*Brief:* Starting at the line that contains "17.05.2020, 23:58", set down each line exactly until the records end, keeping both ends and adding nothing.
Segment Start: Raw data
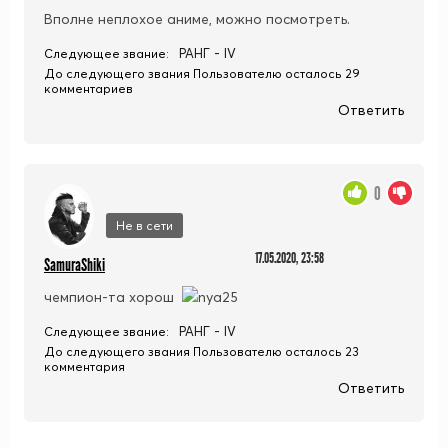
Вполне неплохое аниме, можно посмотреть.
РАНГ - IV
Следующее звание:
До следующего звания Пользователю осталось 29
комментариев
Ответить
0
Не в сети
17.05.2020, 23:58
SamuraShiki
чемпион-та хорош
РАНГ - IV
Следующее звание:
До следующего звания Пользователю осталось 23
комментария
Ответить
Segment End: Raw data
*Response below:*
17.05.2020, 23:58
SamuraShiki
чемпион-та хорош
РАНГ - IV
Следующее звание:
До следующего звания Пользователю осталось 23
комментария
Ответить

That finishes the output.